Dame Pam added: “What we have found is that we can reduce or slow damage from happening biologically, but it takes more time for the motor neurones to heal and regenerate their connections with the muscles. So, the motor system needs time to heal before we see a physical and clinical change.”

“Patients with SOD1 mutations are relatively rare, but this trial is going to change the future of MND trials for patients. Not only can we look at other genes which also cause MND, but we now have a biomarker which we can measure to see if a treatment is working. This is going to make trials much more efficient. In future we may be able to tell in three to six months if an experimental therapy is having a positive effect.”

Professor Chris McDermott, Professor of Translational Neurology at SITraN University of Sheffield and Co-Author of the study, said:

“This is the first time I have been involved in a clinical trial for people living with MND where I have seen real benefits to participants. Although tofersen is a treatment for only two per cent of those living with MND, we have learned much in doing this clinical trial that will help us do smarter and faster clinical trials in the future. The approach used, of reducing proteins harmful in MND, is likely to have wider applications for more common types of MND.”
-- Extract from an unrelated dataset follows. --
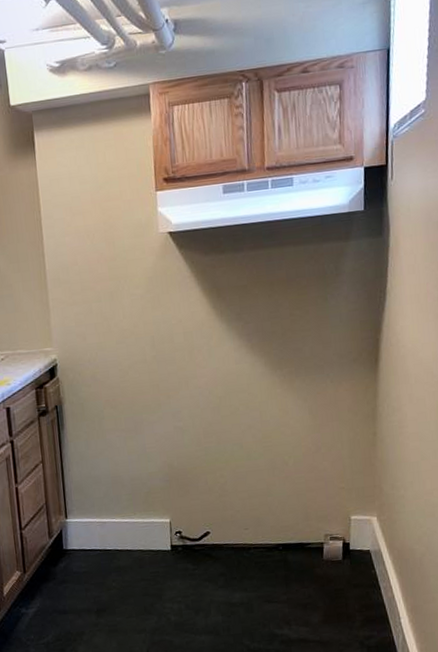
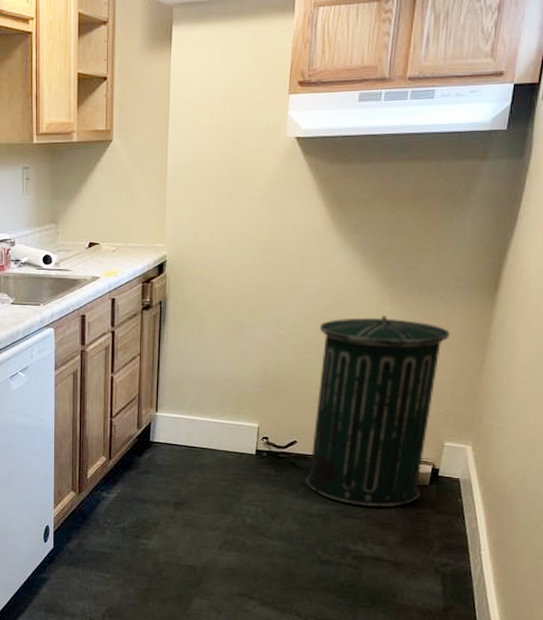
trash can: none [216,398,340,590] -> present [306,316,450,507]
MND, commonly referred to as ALS or amyotrophic lateral sclerosis (ALS), is a disease that affects the motor neurones, or neurons, in the brain and spinal cord that connect the neurological system to the muscles and allow for movement of the body.

These nerves’ signals progressively stop getting to the muscles, causing them to become stiffer, weaker, and eventually die away. A patient’s ability to walk, communicate, use their arms and hands, eat, and breathe is affected by the degenerative illness.

In 2% of all ALS patients and up to 20% of those with a family history of the disease, SOD1 is the known trigger for the onset of MND.

Dr. Brian Dickie, Director of Research at the MND Association said: “These latest results provide mounting confidence that tofersen is having both a biological and a beneficial clinical effect in people living with SOD1 MND. They also provide important ‘proof of concept’ that similar gene therapy-based approaches may be helpful for other forms of the disease.”

“We are closely following the recent news that tofersen will be reviewed by the U.S. drug regulatory authorities and are in contact with Biogen to discuss what the regulatory approval process will look like elsewhere.”

Clinicians and researchers hope that this is the beginning of a process that will lead to a licensed therapy for MND patients.